How do you start an online game?

161Wednesday, 12 March 2014 11:34
World and European championships provide ideal space for maneuvring, both in terms of number of sessions and participants. Purely random (still with constraint of team or country) scheme does not seem to reasonable at all -- though to use it as a part of any other scheme looks acceptable. IMHO, best scenario is: equally-matched scheme to days 1-2, then top 20-25% struggle within a group for prizes + side-event for the rest of players.
160Wednesday, 12 March 2014 10:09
But what about the idea to split a tournaments in two at certain point? (One can use "stepping", for instance, cut top-24 after session 4, then top-16 after next session, then top-12 etc.).
In ma-any other sports it is quite acceptable that "toppers" play THEIR event fighting for the prizes while all others may play in "side-event" which still may gather a bunch of players (and may be processed separately, with lower MERS coefficient).
And, surely, such schemes are pointless for 1-day events.
159Wednesday, 12 March 2014 09:57
Second day may require more time between session to organise proper sitting.

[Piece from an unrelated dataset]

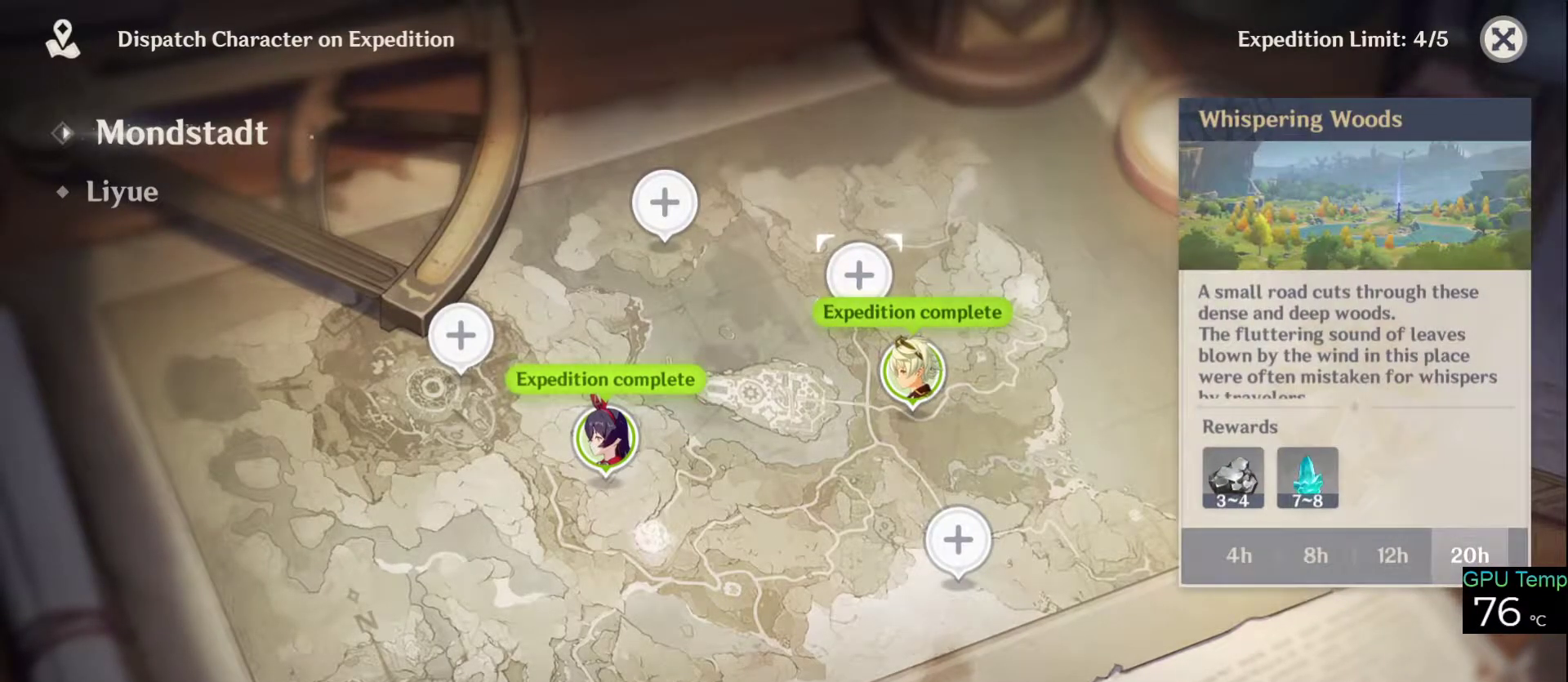
{"keys": [], "mouse": ["left"], "events": [[133, "mouse_left", "down"], [233, "mouse_left", "up"], [450, "mouse_left", "down"]]}
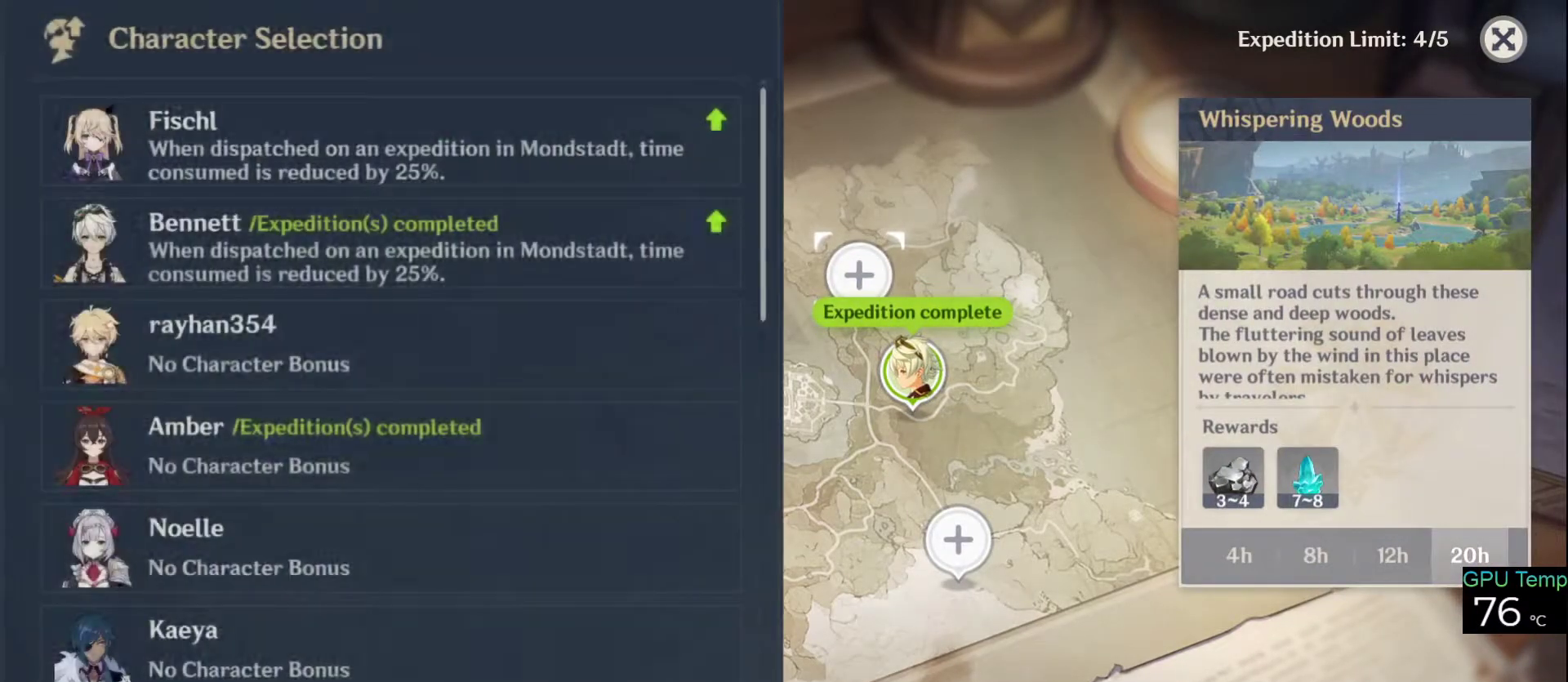
{"keys": [], "mouse": [], "events": [[50, "mouse_left", "up"]]}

Please, be careful here, "more" in this case means that 15 min is no good though 20-30 minutes is quite acceptable. Current software provides "no-problems" seating (say, in 5 min) for 6 sessions starting from 32 players, 8 sessions -- starting from 60 players. More players-sized 2-day events are welcome (they are easier to be calculated)!

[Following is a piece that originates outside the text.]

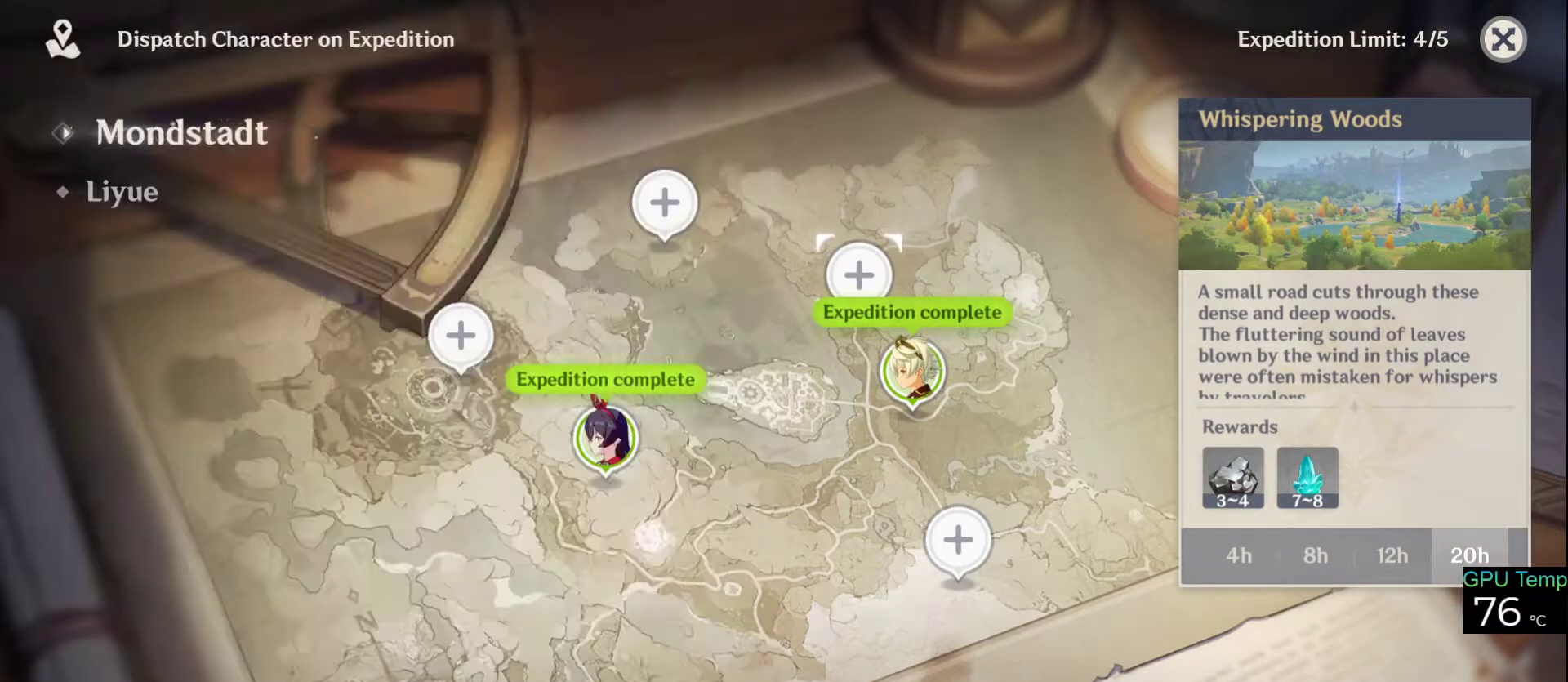
{"keys": [], "mouse": [], "events": [[216, "mouse_left", "down"], [300, "mouse_left", "up"]]}
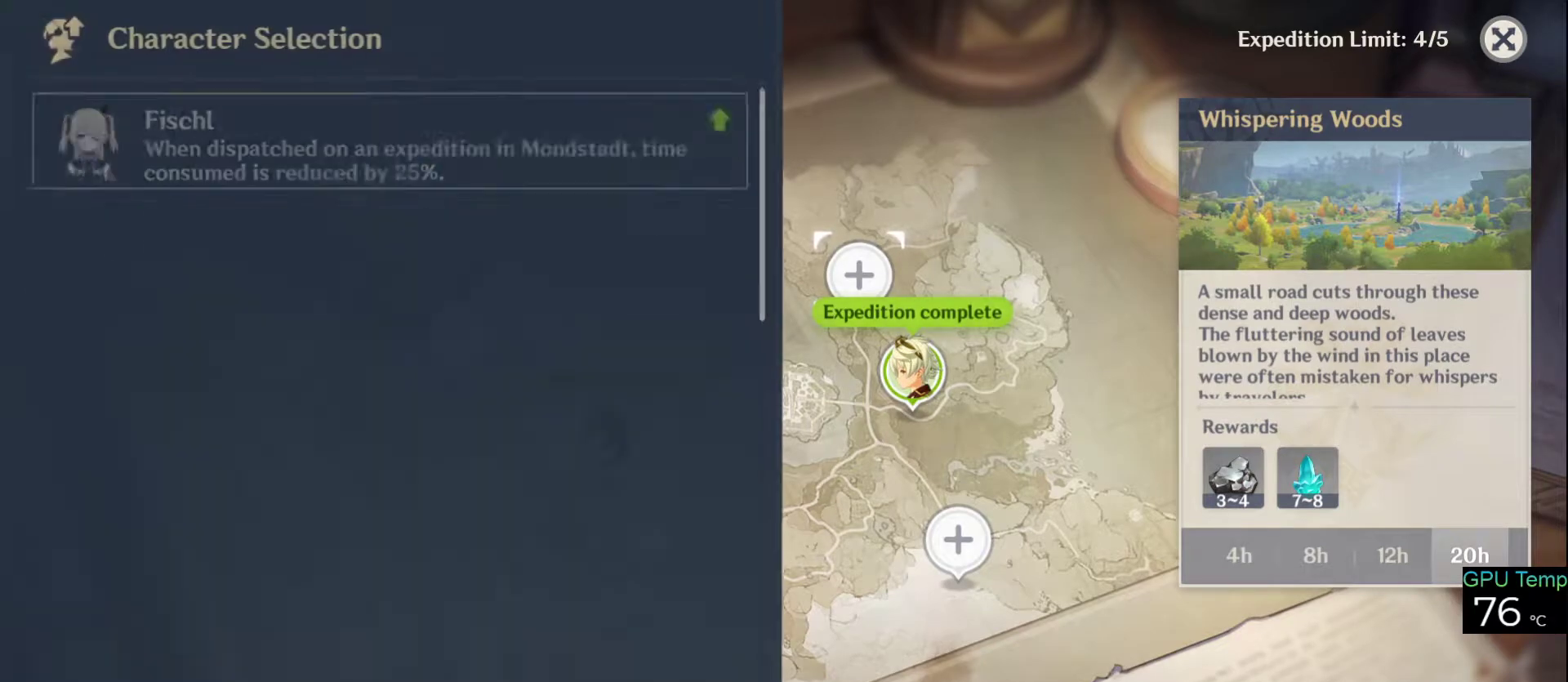
{"keys": [], "mouse": [], "events": [[233, "mouse_left", "down"], [316, "mouse_left", "up"]]}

158Wednesday, 12 March 2014 09:52
Now, let's move to "longer tournaments" as stated.
2-days event may use 6-10 sessions, depending on rules, transportation factor (somebody needs to catch a train?), cultural program etc. Sophisticated software (like RiTour.exe) may produce seating for the first 4 session right "on spot", so the first day is "clean" for organisers. Of cause, provided there is no protocol errors.

Nice idea, but I think it's a bit premature

I think this is a really good idea, and I love the concept of a proper European Championships with national teams (and it opens up the concept of some sort of mahjong World Cup, which would be amazing). I think the main issue wouldn't be for the tournament itself, but for participants and wannabe participants, specifically with deciding who will feature the national teams. For countries which do not have enough players, I presume things would be fairly straightforward, and whoever wants to compete will be able to. However, for oversubscribed countries, how will they decide the teams? The UK at least doesn't really have anything resembling a domestic league, or regular tournaments, so how would the top five UK players be judged? Most of the players are spread out, and can't play each other regularly to really judge skill, so how would you judge who should represent the team for Great Britain with so little data? It could go on the UK Open results, but that's just a single tournament and wouldn't be a fair reflection of skill. It could go on EMA rankings, but there are mostly likely skilled players in the UK who don't have the money and/or free time to travel to all the EMA ranked matches on the continent, but who would most likely make the effort for the European Championships. I think it's a really good idea, and it could be a really good team tournament, but I think it's a bit too early in the development of the game to start breaking teams up by nationality. I know for example that the Cambridge University society could probably send a fairly strong team of five players, and that's just one group of players within the UK. When you've got such an uneven distribution of players across countries, it doesn't make sense to go for national teams just yet.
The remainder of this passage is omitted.